Each secret is stored together with lookup attributes and a label. These together form an item.
A group of items together form a collection. A collection is similar in concept to the terms 'keyring' or 'wallet'.
Collections and items are represented as DBus objects, and each has its own object path. Under normal circumstances, the object path of a collection or item should not change for its lifetime.
It is strongly recommended that client applications use lookup attributes to find items rather than recording the object path of a stored item. This allows maximum interoperability.
An item or a collection may be initially in a locked state. When in a locked state the item or collection may not be modified in any way, and the secret may not be read. Client applications that require access to the secret of a locked item, or desire to modify a locked item, must unlock it before use.
The service must prevent modification of locked collections or items. On such an invalid access the IsLocked error should be raised.
Client applications without special requirements should store in the default collection. The default collection is always accessible through a specific object path.
A new item can be created with the
CreateItem()
method on the Collection interface. When creating an item, the properties of the new
item are specified. The service may ignore or change these properties when creating
the item.
When creating an item, the service may need to prompt the user for additional information. In this case, a prompt object is returned. It must be acted upon in order for the collection to be created. In this case, the result of the prompt will contain the object path of the new item.
An item can be deleted by calling the
Delete()
method on the Item interface.
When deleting an item, the service may need to prompt the user for additional information. In this case, a prompt object is returned.
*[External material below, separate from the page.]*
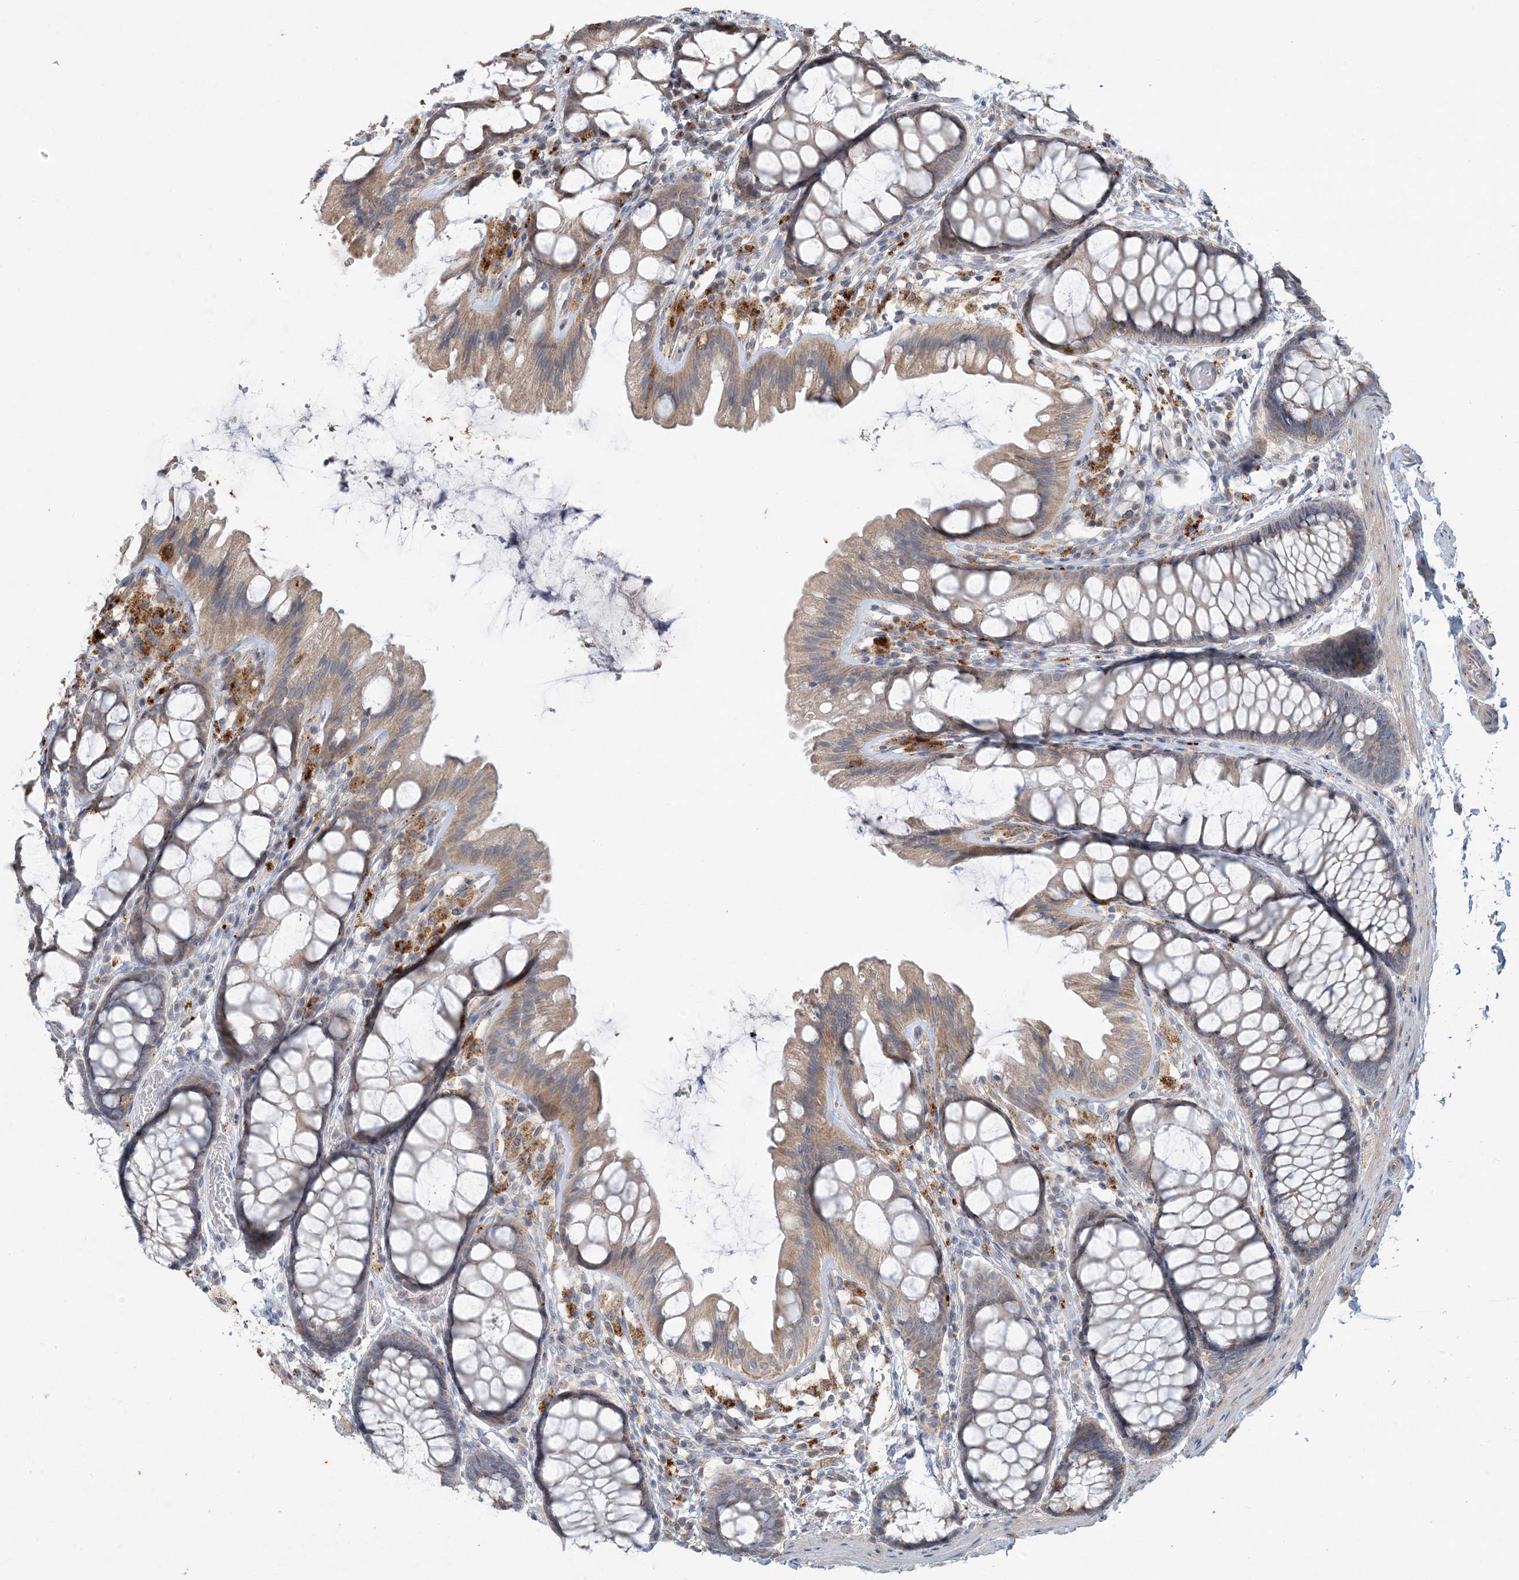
{"staining": {"intensity": "weak", "quantity": "25%-75%", "location": "cytoplasmic/membranous"}, "tissue": "colon", "cell_type": "Endothelial cells", "image_type": "normal", "snomed": [{"axis": "morphology", "description": "Normal tissue, NOS"}, {"axis": "topography", "description": "Colon"}], "caption": "Endothelial cells show weak cytoplasmic/membranous positivity in approximately 25%-75% of cells in benign colon.", "gene": "LTN1", "patient": {"sex": "male", "age": 47}}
It must be acted upon in order for the item to be deleted.
Client applications with special needs can create a new collection by calling the
CreateCollection()
method on the Service interface. When creating a collection, the properties of the new
collection are specified. The service may ignore or change these properties when creating
the collection.
When creating a collection, the service may need to prompt the user for additional information. In this case, a prompt object is returned. It must be acted upon in order for the collection to be created. In this case, the result of the prompt will contain the object path of the new collection.
A collection can be deleted by calling the
Delete()
method on the Collection interface.
When deleting a collection, the service may need to prompt the user for additional information. In this case, a prompt object is returned. It must be acted upon in order for the collection to be deleted.